Selasa, 08 September 2009

Table View Cells in Interface Builder - the Apple Way™

When Dave and I originally wrote Beginning iPhone Development, the SDK was very much in beta, and a lot of the documentation was incomplete or completely lacking. Given that, I think we did a pretty good job trying to stick with Apple's "best practices" and at guessing at which techniques would later evolve into best practices. In a surprising number of places, we do it the Apple Way™, even though we weren't 100% sure what the Apple Way™ would be when we were writing the book.

We did well, but we didn't bat 1.000.

One place where we missed was in loading table view cells created in Interface Builder.

In the first edition of the book, we hardcoded the index of the cell. That was bad, because when 2.1 shipped, the structure of the array returned by NSBundle changed and our code broke. Whoops!

In the second edition, we changed it so that the code no longer uses a hard-coded index, but instead iterates over the returned array looking for an object of the right class (UITableViewCell). That was a much better approach and works fine.

Somebody at Apple thought of a better way. It's effing brilliant. So brilliant, in fact, that when I first encountered the documentation for it, it took me a while to figure out just what they were doing. Here's the example code from Apple's documentation:

- (UITableViewCell *)tableView:(UITableView *)tableView cellForRowAtIndexPath:(NSIndexPath *)indexPath {
static NSString *MyIdentifier = @"MyIdentifier";

UITableViewCell *cell = [tableView dequeueReusableCellWithIdentifier:MyIdentifier];
if (cell == nil) {
[[NSBundle mainBundle] loadNibNamed:@"TVCell" owner:self options:nil];
cell = tvCell;
self.tvCell = nil;
}

UILabel *label;
label = (UILabel *)[cell viewWithTag:1];
label.text = [NSString stringWithFormat:@"%d", indexPath.row];

label = (UILabel *)[cell viewWithTag:2];
label.text = [NSString stringWithFormat:@"%d", NUMBER_OF_ROWS - indexPath.row];

return cell;
}

This is what confused me at first:

    if (cell == nil) {
[[NSBundle mainBundle] loadNibNamed:@"TVCell" owner:self options:nil];
cell = tvCell;
self.tvCell = nil;
}

The method loadNibNamed:owner:options returns an NSArray with the contents of the nib, but this code completely ignores that array. It doesn't even capture it. Then, it goes on and blithely assigns some instance variable to another instance variable, and then sets the first instance variable to nil.

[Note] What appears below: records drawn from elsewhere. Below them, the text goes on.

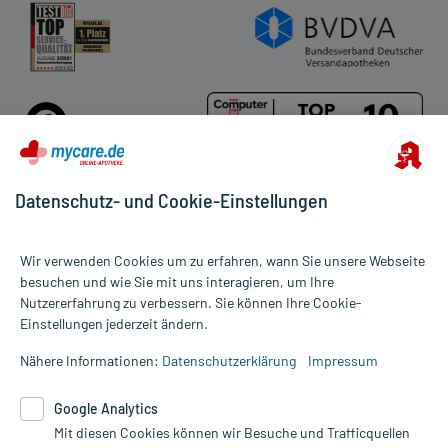
Datenschutz- und Cookie-Einstellungen
Für die Produkte der Kategorie Hansaplast wurden 224
Wir verwenden Cookies um zu erfahren, wann Sie unsere Webseite
Bewertungen mit durchschnittlich 4,8 von 5 Sternen abgegeben.
besuchen und wie Sie mit uns interagieren, um Ihre
Nutzererfahrung zu verbessern. Sie können Ihre Cookie-
Alle Preise gelten inkl. MwSt., ggf. zzgl. Versandkosten
Einstellungen jederzeit ändern.
Informationen auf dieser Website werden ausschließlich für
informative Zwecke zur Verfügung gestellt. Sie ersetzen keinesfalls
Nähere Informationen:
Datenschutzerklärung
Impressum
die Untersuchung und Behandlung durch einen Arzt. Bitte
beachten Sie, dass hierdurch weder Diagnosen gestellt noch
Google Analytics
Therapien eingeleitet werden können. | Diese Webseite benutzt
Mit diesen Cookies können wir Besuche und Trafficquellen
Google Analytics. Lesen Sie bitte dazu die wichtigen Hinweise in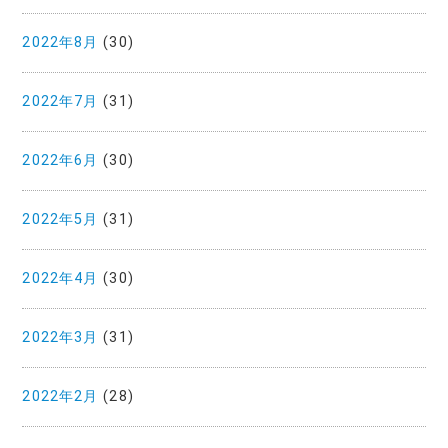
2022年8月
(30)
2022年7月
(31)
2022年6月
(30)
2022年5月
(31)
2022年4月
(30)
2022年3月
(31)
2022年2月
(28)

Apple's documentation isn't perfect, but usually, it's pretty damn good, so I was pretty sure this code was right, I just wasn't getting something. There was a piece of the puzzle missing.

So, I looked at tvCell, which was declared earlier, and saw that it was an IBOutlet.

“Curiouser and curiouser!” Cried Alice.

Then it dawned on me. The bundle loader automatically connects outlets made to File's Owner when it loads a nib file if the outlet is nil. Notice that when the nib is loaded, the code specifies self as the bundle's owner. So, since this controller class is the File's Owner, when we load the nib, the outlet will get connected to an object in the nib if the outlet with that name on File's Owner is connected to an object in the nib.

So, what's happening is, the cell is created in its own nib file. The File's Owner for that nib file is our table view controller where the code above resides. In the nib file, the tvCell outlet on File's Owner is connected to the custom cell that gets created.

So, after this line of code:
[[NSBundle mainBundle] loadNibNamed:@"TVCell" owner:self options:nil];

tvCellis automatically connected to the custom cell that was created by virtue of the outlet connection in the nib. There's no need to loop or worry about indices. The bundle loader just does it automatically. So, that custom cell is then assigned to cell which is the table view cell that this method returns to the table to display the contents of this row. After that, tvCell is set to nil so that the next time this method gets called, the bundle loader once again connects the outlet for us.

That's just brilliant. Kudos to whomever at Apple thought of it.